Task to carry out: Every record that follows should be written out word for word; the pictures stay out.
[Data excerpts — start]
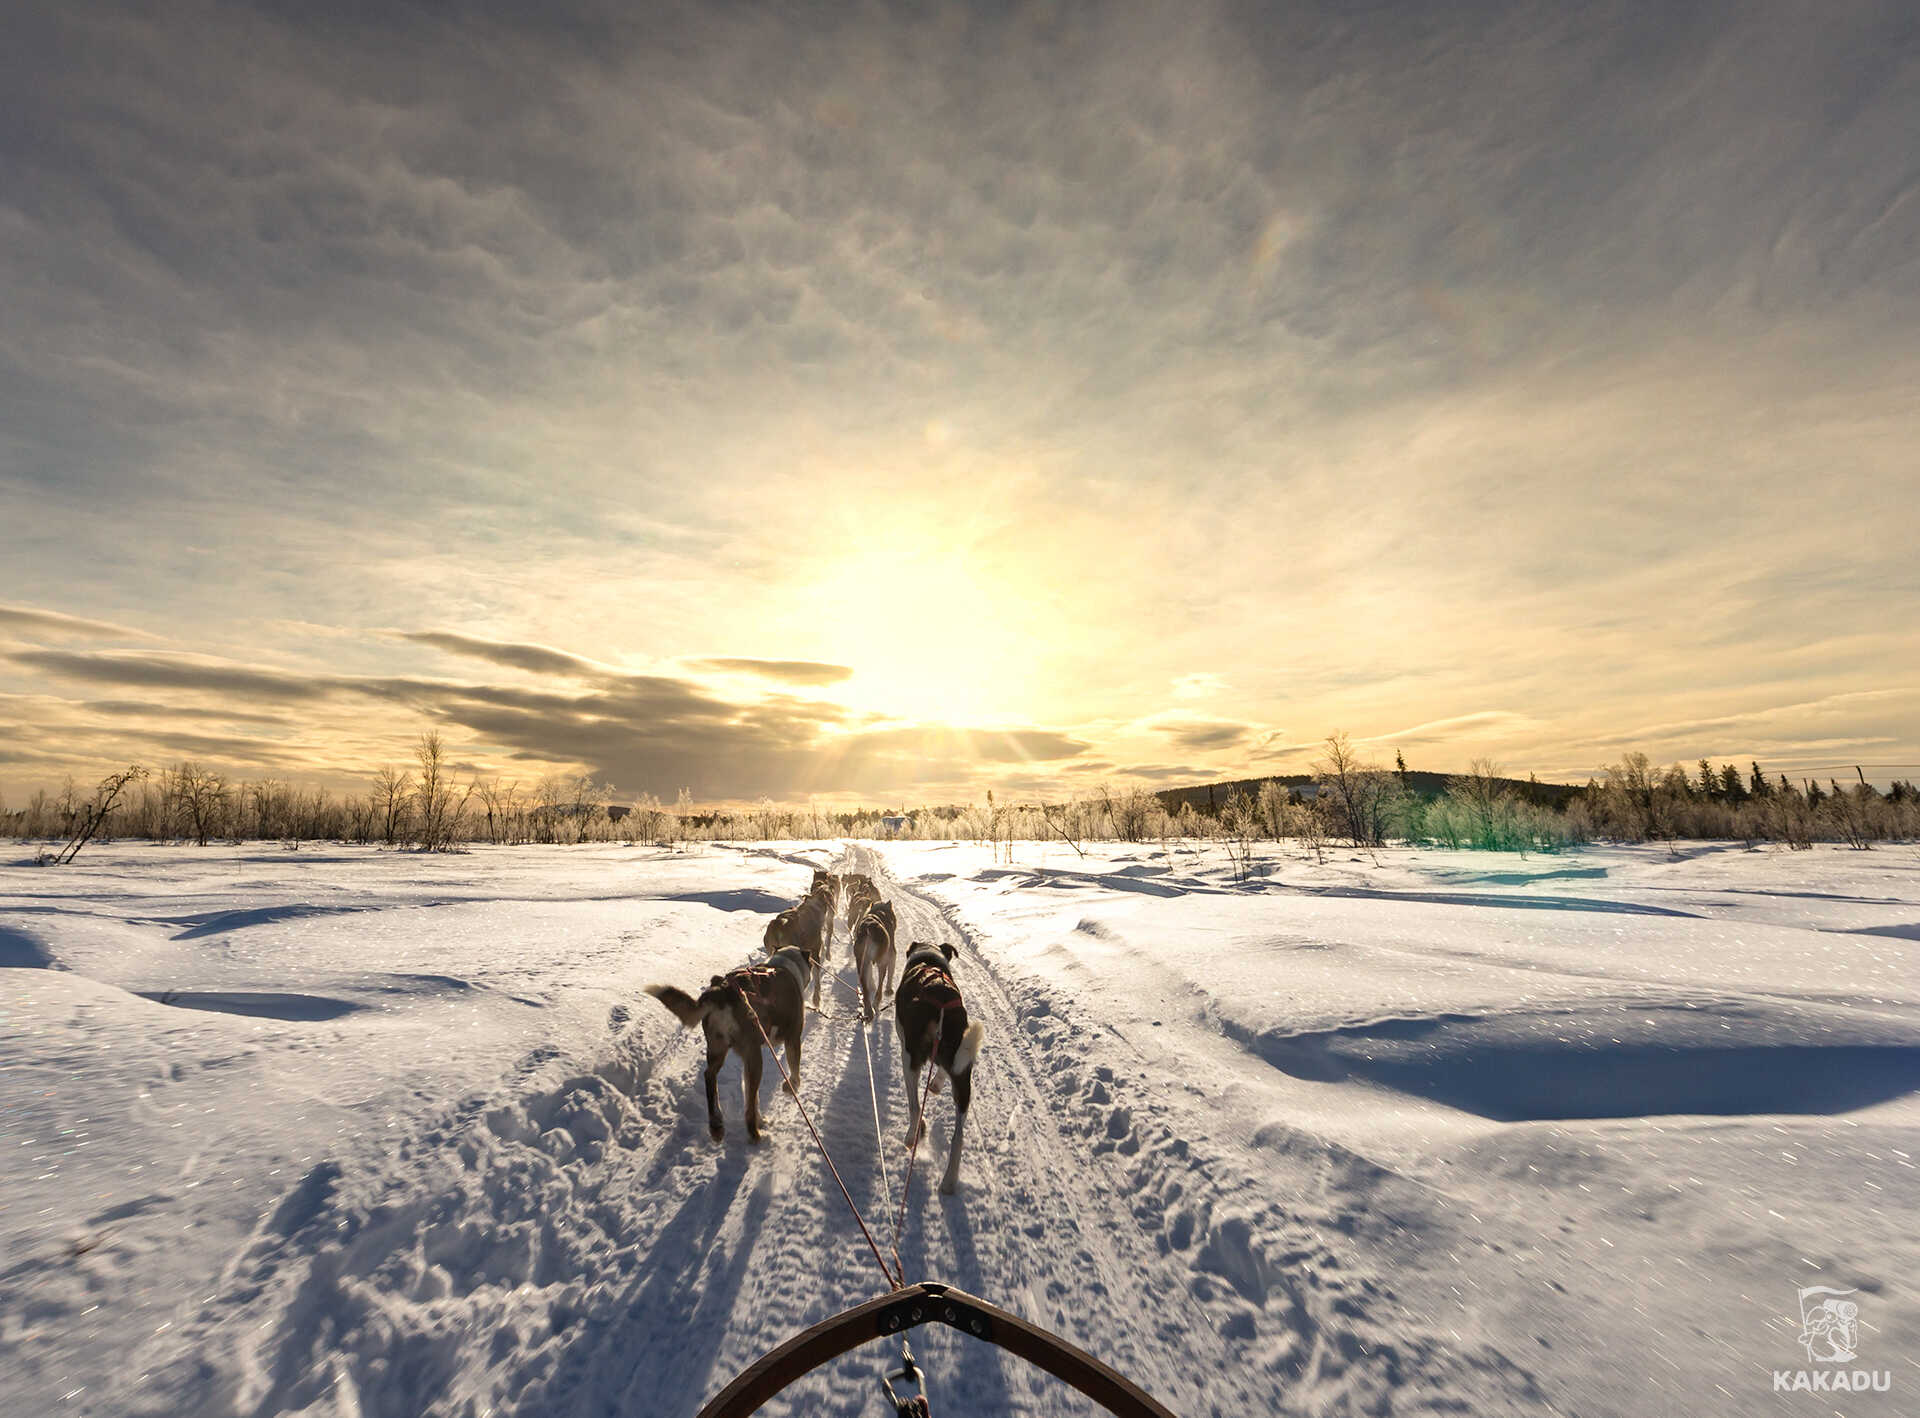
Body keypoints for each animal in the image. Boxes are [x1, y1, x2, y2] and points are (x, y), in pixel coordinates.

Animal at [890, 947, 983, 1189]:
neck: (928, 957)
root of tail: (941, 1005)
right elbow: (942, 1071)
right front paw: (936, 1084)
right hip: (963, 1083)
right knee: (958, 1138)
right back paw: (949, 1182)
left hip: (909, 1061)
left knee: (914, 1107)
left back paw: (911, 1136)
[Data excerpts — finish]
Answer for this exercise:
Body keypoints for each animal in the image. Boxes are [x1, y1, x2, y2] and points are (x, y), in pixel coordinates.

Animal at [890, 947, 983, 1189]:
neck: (928, 957)
root of tail: (941, 1005)
right elbow: (942, 1071)
right front paw: (936, 1084)
right hip: (963, 1083)
right knee: (958, 1138)
right back paw: (949, 1182)
left hip: (909, 1061)
left knee: (914, 1107)
left back paw: (911, 1136)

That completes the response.